= EXERCISE =
Work through the data below and state how many lines contain "Right", giving that number alone.

= RECORD EXCERPTS =

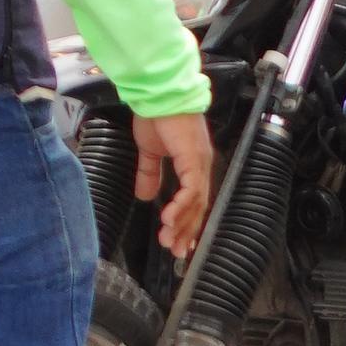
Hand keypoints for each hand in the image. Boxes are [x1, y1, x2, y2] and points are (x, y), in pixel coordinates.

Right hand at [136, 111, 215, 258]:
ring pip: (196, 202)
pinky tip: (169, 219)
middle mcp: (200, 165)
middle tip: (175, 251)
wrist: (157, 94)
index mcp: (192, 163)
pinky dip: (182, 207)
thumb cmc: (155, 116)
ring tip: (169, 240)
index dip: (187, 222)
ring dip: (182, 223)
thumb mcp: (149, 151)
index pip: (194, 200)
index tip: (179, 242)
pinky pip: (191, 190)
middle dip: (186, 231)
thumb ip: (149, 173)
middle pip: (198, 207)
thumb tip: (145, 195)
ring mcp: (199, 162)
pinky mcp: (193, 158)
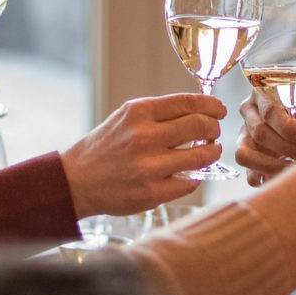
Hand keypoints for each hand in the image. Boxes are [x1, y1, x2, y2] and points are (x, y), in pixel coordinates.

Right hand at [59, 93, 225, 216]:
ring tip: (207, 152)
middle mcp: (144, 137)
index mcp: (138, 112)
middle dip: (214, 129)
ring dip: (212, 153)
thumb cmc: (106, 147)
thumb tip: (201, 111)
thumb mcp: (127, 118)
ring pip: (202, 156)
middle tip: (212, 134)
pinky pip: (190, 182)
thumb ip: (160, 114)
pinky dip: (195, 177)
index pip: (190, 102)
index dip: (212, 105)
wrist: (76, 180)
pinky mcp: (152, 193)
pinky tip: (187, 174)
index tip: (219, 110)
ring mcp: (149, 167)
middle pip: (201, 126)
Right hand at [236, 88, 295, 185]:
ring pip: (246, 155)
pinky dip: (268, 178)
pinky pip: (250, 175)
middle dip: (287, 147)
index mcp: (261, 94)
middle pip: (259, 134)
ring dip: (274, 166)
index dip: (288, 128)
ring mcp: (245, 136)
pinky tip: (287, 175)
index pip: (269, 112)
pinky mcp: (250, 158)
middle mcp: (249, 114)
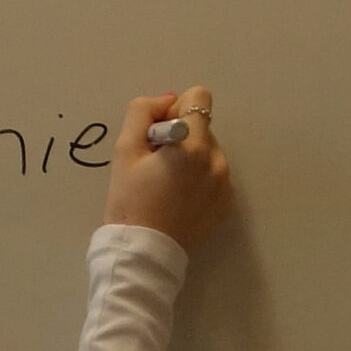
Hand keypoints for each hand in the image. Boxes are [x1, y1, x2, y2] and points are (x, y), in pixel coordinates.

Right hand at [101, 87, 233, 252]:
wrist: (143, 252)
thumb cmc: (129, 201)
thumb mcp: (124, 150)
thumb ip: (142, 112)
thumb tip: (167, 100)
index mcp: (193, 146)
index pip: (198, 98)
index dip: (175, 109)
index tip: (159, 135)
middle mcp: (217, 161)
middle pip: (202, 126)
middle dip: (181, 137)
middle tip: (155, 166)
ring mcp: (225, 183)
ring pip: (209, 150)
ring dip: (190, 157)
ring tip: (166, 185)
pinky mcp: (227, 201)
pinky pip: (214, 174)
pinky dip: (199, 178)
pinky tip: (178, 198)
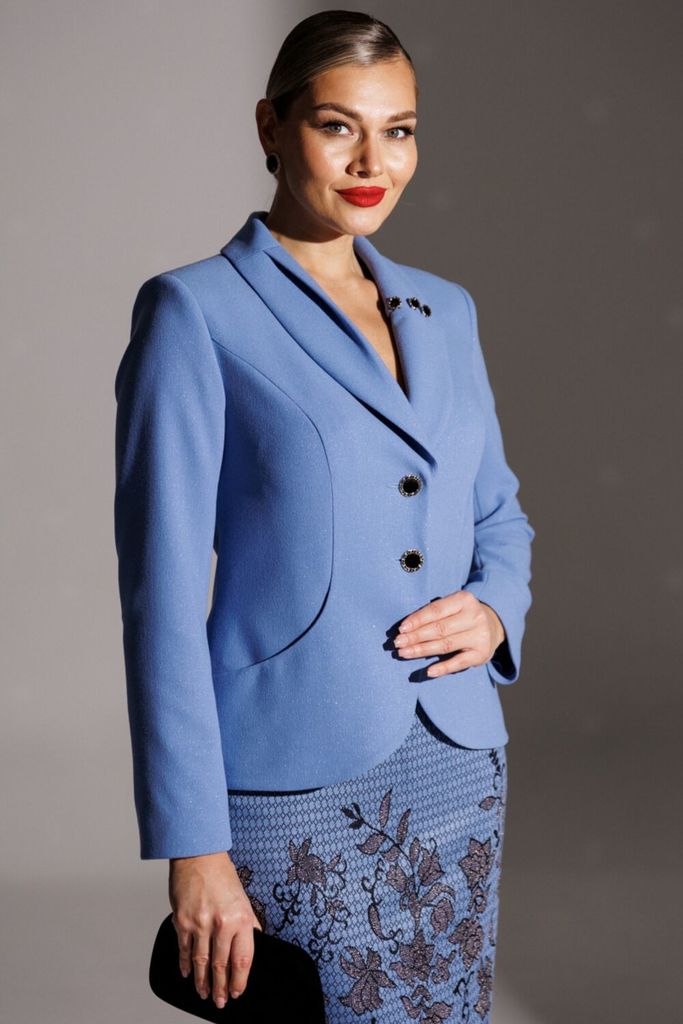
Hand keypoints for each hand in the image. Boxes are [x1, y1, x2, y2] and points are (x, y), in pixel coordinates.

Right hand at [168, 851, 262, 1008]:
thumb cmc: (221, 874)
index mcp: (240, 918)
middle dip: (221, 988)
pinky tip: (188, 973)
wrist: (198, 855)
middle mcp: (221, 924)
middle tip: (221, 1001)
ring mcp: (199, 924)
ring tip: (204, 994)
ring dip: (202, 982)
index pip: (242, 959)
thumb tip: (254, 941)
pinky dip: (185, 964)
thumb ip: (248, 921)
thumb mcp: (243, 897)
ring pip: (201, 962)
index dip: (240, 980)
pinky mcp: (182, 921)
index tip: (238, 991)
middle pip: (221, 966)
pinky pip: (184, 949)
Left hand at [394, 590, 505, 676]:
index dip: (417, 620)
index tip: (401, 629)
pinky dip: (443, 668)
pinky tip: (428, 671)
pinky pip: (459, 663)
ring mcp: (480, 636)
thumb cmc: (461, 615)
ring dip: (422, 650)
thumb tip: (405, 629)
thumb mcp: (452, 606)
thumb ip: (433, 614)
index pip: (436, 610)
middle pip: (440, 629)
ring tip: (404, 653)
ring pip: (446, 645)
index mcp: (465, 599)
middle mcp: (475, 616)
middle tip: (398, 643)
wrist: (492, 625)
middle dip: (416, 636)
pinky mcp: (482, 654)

= OUTPUT FOR THIS EXERCISE =
5